The business activity of Chambersburg and the surrounding country then greatly increased. Several lines of stages started daily for Philadelphia, Pittsburgh and Baltimore, besides other lines, which reached less distant places. The town then was a great thoroughfare for travel, and at all seasons the town's hotels were filled with travelers. The public highways were soon lined with blacksmith and wagon-makers' shops, stage and hack stands, and trading places. The tavern yards were crowded with wagons, and merchants were busily engaged receiving and shipping goods. Large numbers of men were thus employed. the road from Chambersburg to Pittsburgh was often lined with long files of broad-wheeled wagons, with their high bows covered with heavy canvas, and drawn by those teams of powerful draugh horses, for which Pennsylvania was once famous, many of whose necks were mounted with bearskin housings and tinkling bells.

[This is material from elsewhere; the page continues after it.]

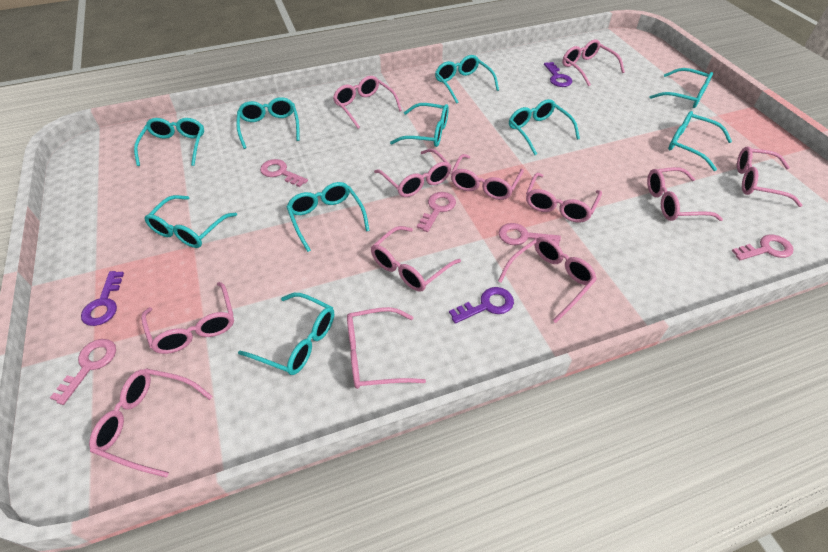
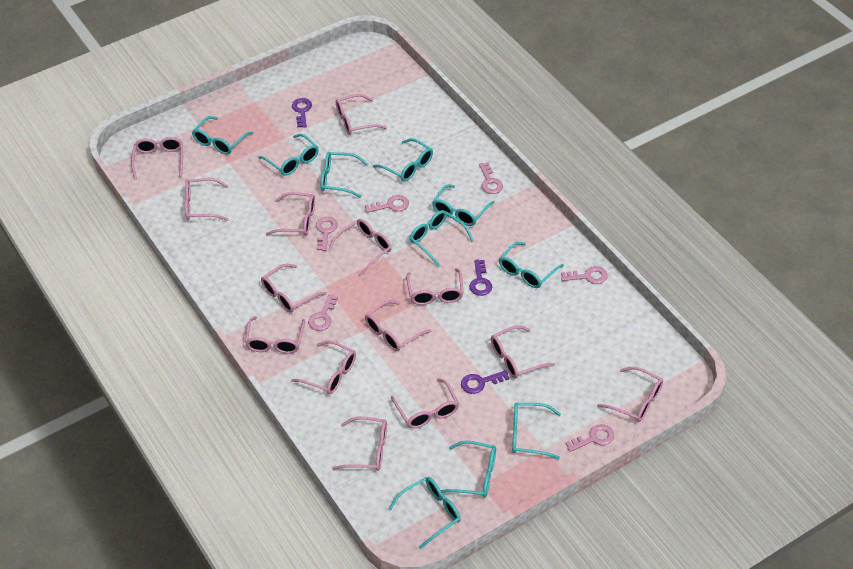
pink glasses: [89,369,213,478] [141,282,234,354] [333,76,402,129] [347,307,426,389] [371,226,461,291] [374,149,452,197] [451,154,524,200] [498,237,597,323] [526,173,602,223] [562,39,625,86] [647,167,723,221] [737,146,803,207] = 12 -> [131,137,183,180] [185,178,229,221] [245,316,305,354] [261,264,326,313] [266,192,315,235] [291,341,356,394] [328,219,392,276] [332,417,387,471] [336,94,387,135] [365,300,432,351] [391,378,459,429] [406,268,464,305] [491,325,555,379] [597,366,663,422] = 14
pink key: [50,339,116,405] [260,159,308,187] [417,192,456,232] [498,223,561,245] [732,235,794,260] = 5 -> [308,294,338,331] [316,217,338,251] [365,195,409,213] [479,162,503,194] [561,266,608,284] [565,424,614,452] = 6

The first turnpike company in the State was incorporated in April, 1792; but it was not built till about 1814, when many similar companies were chartered, and the public mind became deeply interested in their building. The State was a liberal subscriber to such enterprises. Every State in the Union subscribed largely to its enterprises of internal improvements. During these times three important turnpike roads were constructed into Franklin County, and to each of these the State contributed liberally. The three roads were: The Carlisle and Chambersburg road (this received from the State $100,000); the Chambersburg and Bedford road ($175,000); and the Waynesboro, Greencastle and Mercersburg road ($25,000).

Inns or Taverns

Inns or taverns were numerous in those days. It is said that nearly every tenth house along the turnpike was a hostelry, whose yards were nightly filled with wagons, and whose tap-rooms were thronged with noisy and hilarious teamsters. A violin was then considered an indispensible adjunct to a country tavern; and, moved by its inspiring notes, the jolly crowd often stamped and thundered through the "stag dance," the Virginia reel, and the "hoe down." The fun was fast and furious, especially when the throng was maddened by their frequent and generous potations of the "worm of the still;" then a brawl and promiscuous fight was not unfrequent, and bloody noses and blackened eyes were the proud badges of the royal fun they had had. Certainly these were wild times -- but they were jolly.

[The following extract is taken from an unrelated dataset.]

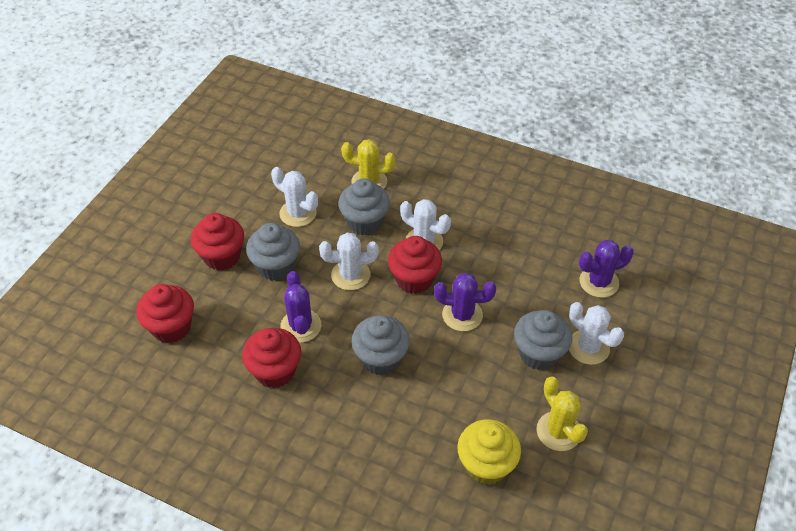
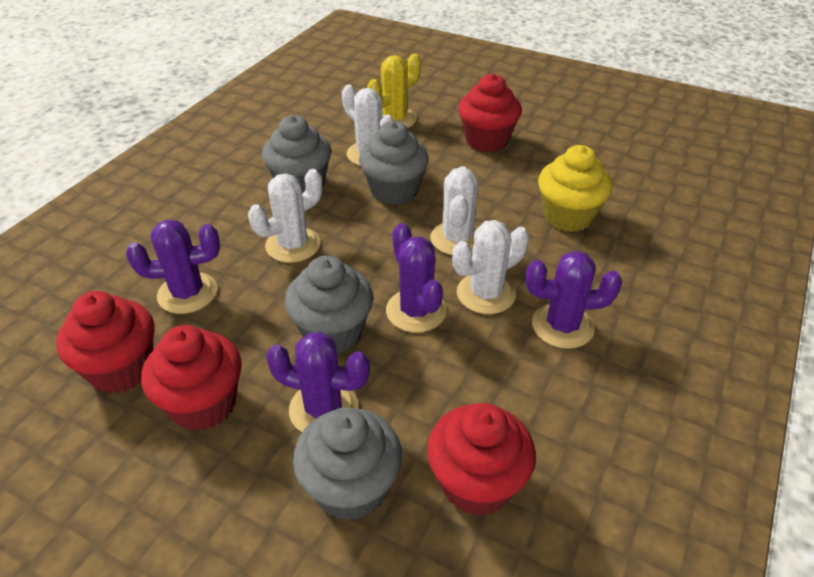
purple cactus: [280,271,321,343] [434,273,496,331] [579,240,634,298] = 3 -> [126,219,220,314] [266,332,370,432] [386,223,447,333] [526,251,622,349] = 4
yellow cactus: [341,139,395,189] [537,377,588,451] = 2 -> [367,54,421,128] = 1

The good old drivers, who were the heroes par excellence, whether mounted upon their box, the "ribbons" guiding the prancing horses, the long whip, and the winding horns blowing defiance and triumph in the face of a gaping world, like the heralds of the plumed knights of old; or in the bar-room, the center of an admiring crowd, to which they gave their condescending and oracular "Yes; with a little sugar, please." They were the country taverns' truly great men. The flattering "treats" of the men, the gracious smiles of the blooming barmaid, were theirs exclusively. What a picture of rural life and happy content your recollection conjurs up! Now all is gone. The shrill whistle of the flying engine has blown out of this world even those great heroes, the stage-drivers. Your memory lingers now like a fading tradition -- ye have passed away, like a dissolving view -- a silent tear to your shades.